Sometimes I can’t sleep at night. I say sometimes. It’s been a thing since roughly 1995.
Anyway, to try and doze off, I’ve taken to listening to long YouTube essays on things that sort of interest me. Boring stuff. Like the tactical deployment of the East Indies Squadron during WW2 (one escort carrier and three light cruisers, if you’re struggling to sleep yourself) or the contention around the ending of the computer game Mass Effect 3 (I thought it was fine).
Last night though. Dinosaurs. A three hour lecture on the extinction of the dinosaurs.
Mate. I know dinosaurs. Terrible lizards, bopped on the head by a big rock 65m years ago, now survive in one amazing Jurassic Park film and far too many bad sequels.
We all know what a dinosaur is. Giant ancient lizard, roars a bit, rocks up in films and time-travel themed TV shows.
Oh. Oh ho ho.
That’s not what a dinosaur is at all.
Do you know what the actual, biological definition of a dinosaur is?
A dinosaur is any creature descended from the last common ancestor of Ceratops Horridus (Triceratops) and Passer Domesticus (House Sparrow)
Birds? They’re dinosaurs. The big, horned, toothed, roaring ones? Non-avian dinosaurs.

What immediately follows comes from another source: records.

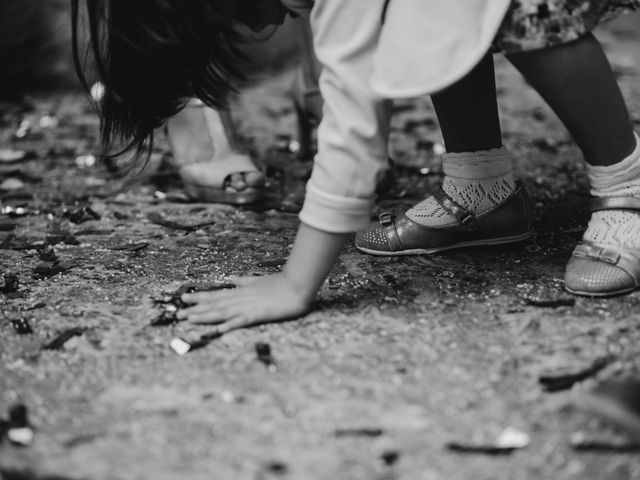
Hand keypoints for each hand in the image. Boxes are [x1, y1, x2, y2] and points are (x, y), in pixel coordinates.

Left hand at [177, 273, 310, 331]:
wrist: (297, 284)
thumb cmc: (280, 283)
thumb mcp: (257, 280)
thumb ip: (242, 281)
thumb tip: (229, 279)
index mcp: (241, 291)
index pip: (216, 295)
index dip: (199, 298)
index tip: (184, 299)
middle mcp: (241, 298)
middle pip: (215, 304)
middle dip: (196, 309)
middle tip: (179, 314)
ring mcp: (250, 306)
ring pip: (224, 312)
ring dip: (206, 316)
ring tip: (190, 320)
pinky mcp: (260, 313)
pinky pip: (243, 320)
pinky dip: (230, 324)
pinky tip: (219, 329)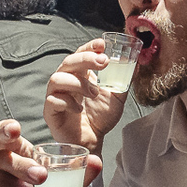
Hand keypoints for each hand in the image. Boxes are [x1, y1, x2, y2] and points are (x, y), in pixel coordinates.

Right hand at [44, 37, 128, 155]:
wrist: (94, 142)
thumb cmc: (101, 118)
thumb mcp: (117, 97)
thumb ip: (124, 81)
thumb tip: (136, 64)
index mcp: (80, 75)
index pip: (80, 53)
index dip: (89, 47)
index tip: (102, 44)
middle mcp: (65, 82)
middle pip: (68, 61)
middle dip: (85, 59)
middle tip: (103, 62)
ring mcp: (56, 96)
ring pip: (57, 78)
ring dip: (78, 83)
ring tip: (94, 93)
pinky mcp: (50, 112)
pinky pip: (53, 101)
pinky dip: (67, 102)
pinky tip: (79, 109)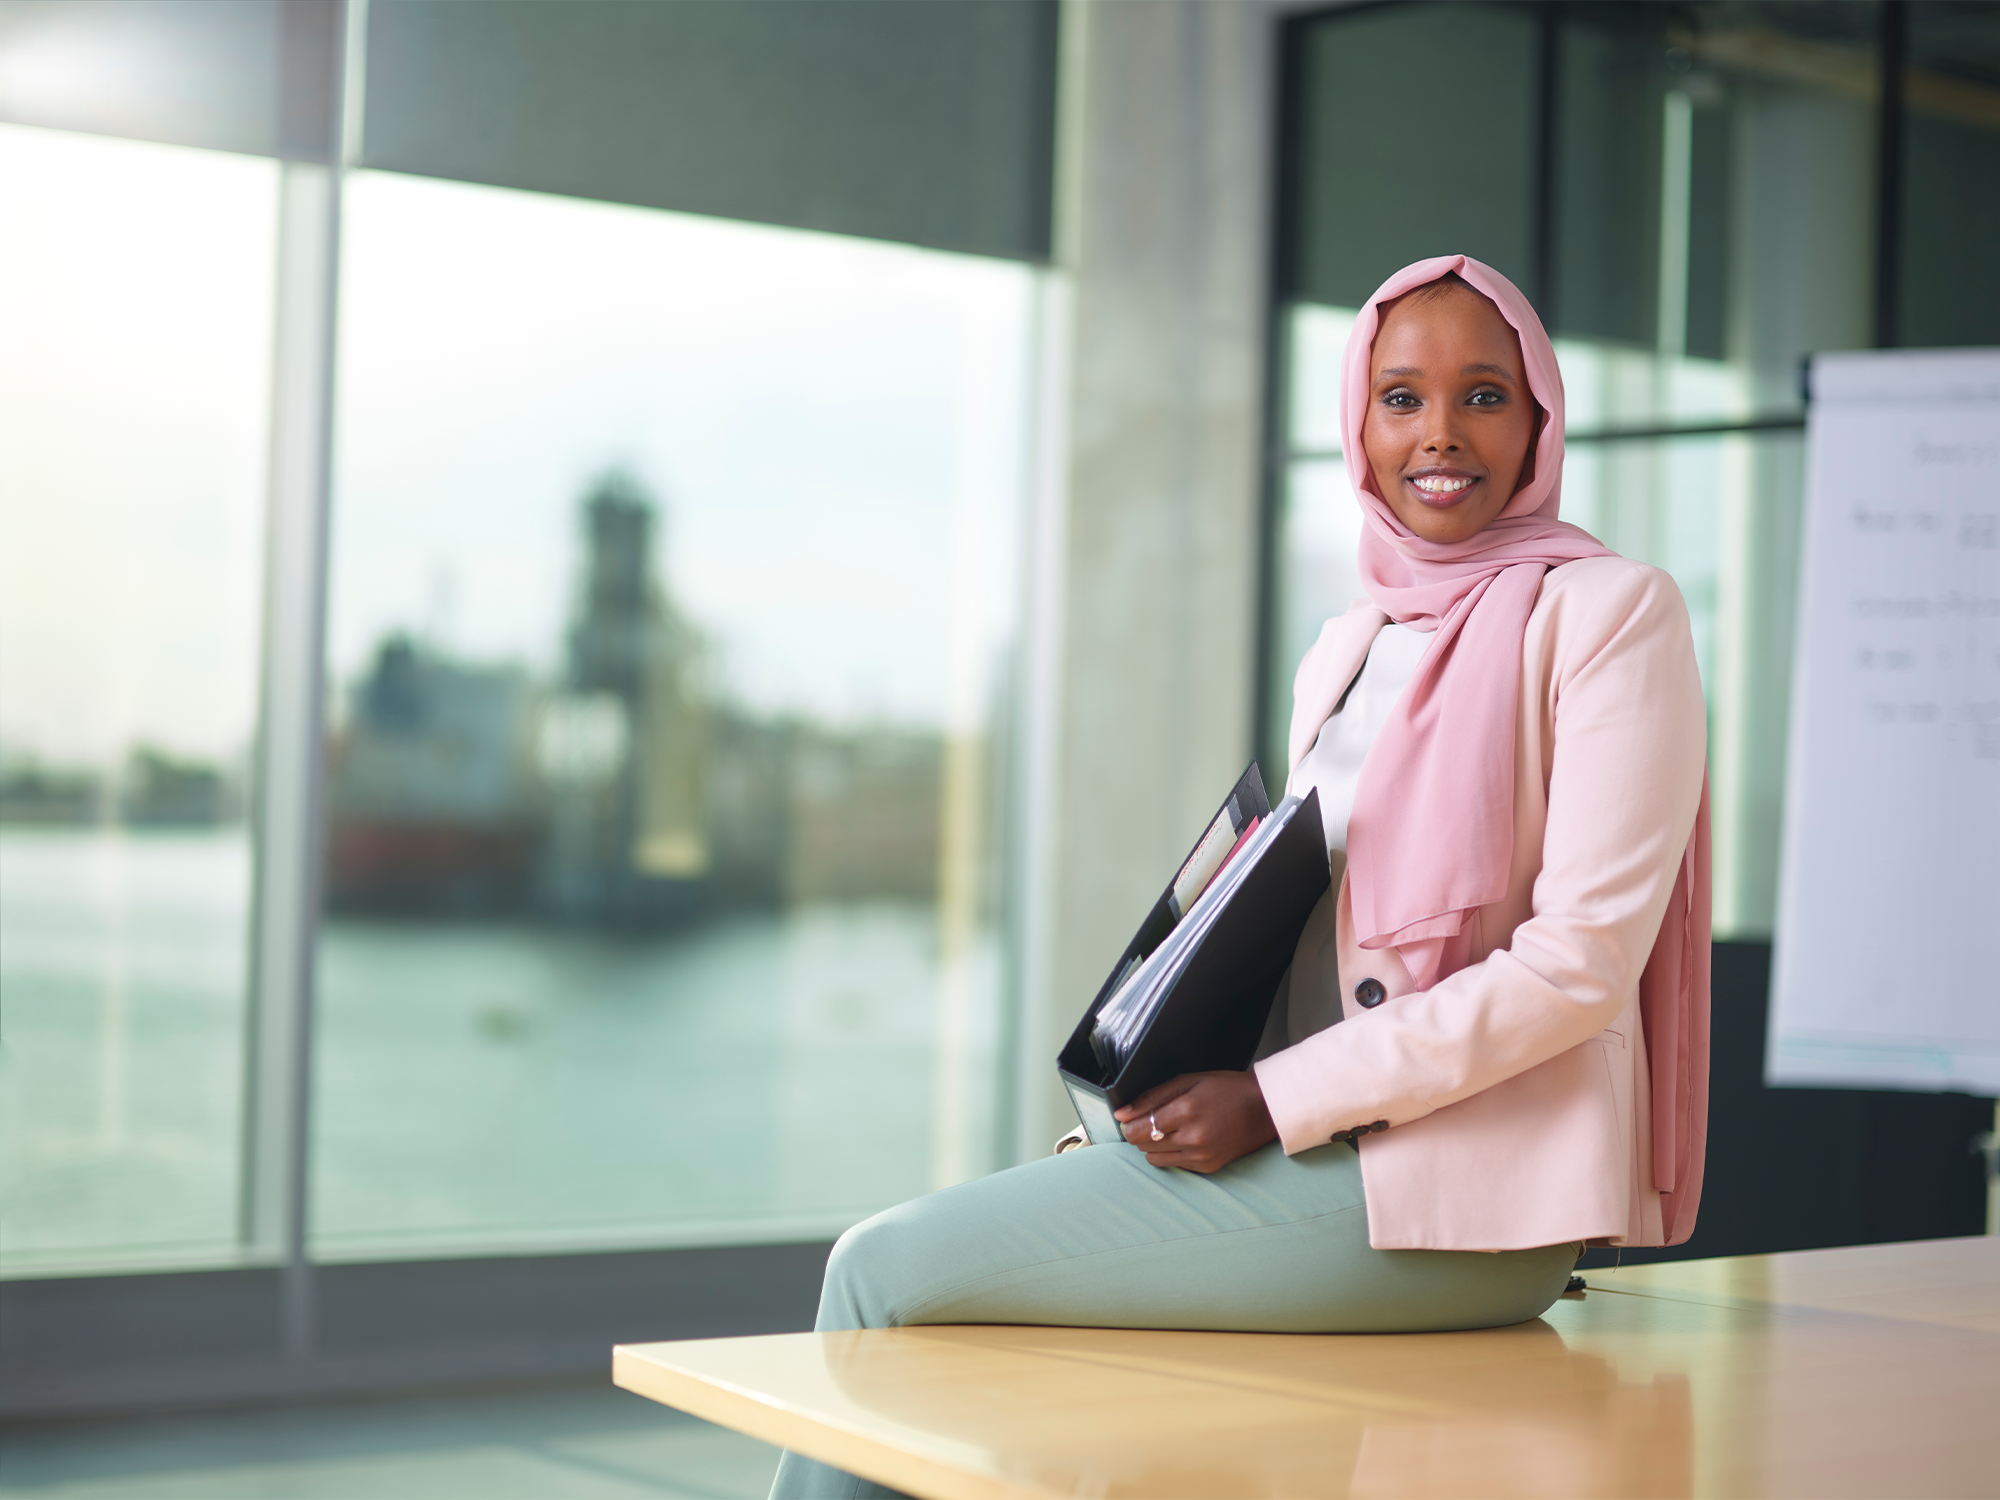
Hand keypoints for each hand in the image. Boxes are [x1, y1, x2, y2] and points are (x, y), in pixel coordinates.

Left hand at [1114, 1070, 1276, 1173]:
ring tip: (1169, 1128)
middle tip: (1152, 1118)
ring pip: (1155, 1158)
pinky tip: (1184, 1138)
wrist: (1265, 1108)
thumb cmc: (1227, 1089)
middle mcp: (1193, 1138)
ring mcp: (1201, 1156)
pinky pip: (1174, 1165)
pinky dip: (1171, 1153)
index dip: (1128, 1124)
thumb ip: (1152, 1097)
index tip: (1129, 1117)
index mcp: (1186, 1111)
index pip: (1138, 1129)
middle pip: (1143, 1145)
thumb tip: (1121, 1113)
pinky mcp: (1208, 1167)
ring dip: (1153, 1145)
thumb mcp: (1189, 1080)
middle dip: (1140, 1132)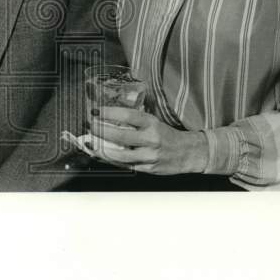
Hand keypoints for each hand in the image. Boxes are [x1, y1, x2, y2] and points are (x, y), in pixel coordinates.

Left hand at [85, 107, 208, 174]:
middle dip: (101, 131)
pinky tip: (103, 156)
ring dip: (103, 150)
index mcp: (152, 124)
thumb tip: (109, 117)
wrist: (188, 152)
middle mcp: (151, 139)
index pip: (127, 116)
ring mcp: (149, 155)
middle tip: (90, 126)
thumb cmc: (168, 135)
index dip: (109, 113)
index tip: (96, 111)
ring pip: (121, 155)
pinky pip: (126, 166)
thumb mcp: (154, 122)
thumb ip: (134, 121)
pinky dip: (112, 161)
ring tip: (92, 143)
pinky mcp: (148, 168)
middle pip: (121, 136)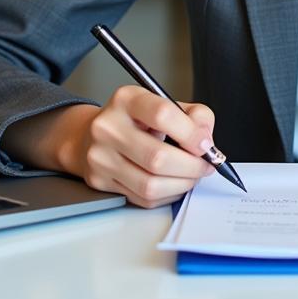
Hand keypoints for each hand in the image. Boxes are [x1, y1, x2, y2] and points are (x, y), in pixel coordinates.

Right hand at [72, 86, 216, 208]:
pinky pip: (143, 198)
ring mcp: (101, 157)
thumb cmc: (135, 120)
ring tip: (192, 175)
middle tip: (205, 165)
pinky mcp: (100, 181)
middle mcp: (108, 127)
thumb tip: (205, 140)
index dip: (191, 133)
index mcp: (127, 100)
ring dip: (181, 184)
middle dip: (191, 166)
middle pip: (157, 157)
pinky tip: (173, 183)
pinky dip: (167, 194)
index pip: (162, 114)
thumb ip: (193, 116)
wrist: (92, 134)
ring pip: (151, 184)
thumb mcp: (164, 103)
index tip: (205, 145)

We’re still in the first 20 minutes of this lecture by the way, and we’re re-writing the question on the fly.
“What caused the extinction of the dinosaurs 65 million years ago.”
Well, nothing. Because sparrows and chickens and parakeets still exist and they’re dinosaurs.
So the question is now:
“What caused the extinction of the non-avian dinosaurs 65 million years ago.”
Over the next hour of this four hour lecture, the paleonerd in question had to pick apart the entire question.
There wasn’t one single event that caused the extinction - die off had begun before the giant rock.
Not all dinosaurs died (look outside, see pigeon). Many not-dinosaurs died (look outside, see distinct lack of ammonites).
Oh, and it was 66m years ago. Carbon dating’s improved.
By this point, even I had stopped checking the hockey scores and finally begun to drift off. But it made me think.
When we say something as seemingly clear as “A big rock killed off all the dinosaurs 65 million years ago,” we’re wrong.
For two reasons.
Clarity and accuracy.
But it’s something we all know and never think to interrogate or examine. We just assume we’re right and file it away under “stuff I know.”
That’s fine for ancient reptile trivia, but it’s one of those points that adds friction to a marketing process. You wheel off the line that you know, a copywriter runs with it, and suddenly it’s not quite right.
Suddenly you’ve killed off the pigeon and prevented the invention of the Turkey Dinosaur.
Don’t fall victim to the giant space rock of irony. Ask yourself. Really.
What do you mean?
And are you right?
Yep, questions always questions. Dinosaurs are prob too interesting to be sleep-inducing. I think the sleep doctor advice would be to get out of bed and read something dullish and dry. That's if you can be bothered to get out of bed and read anything, just don't make it to engaging. A level up from a microwave instruction manual and a level down from an OK novel.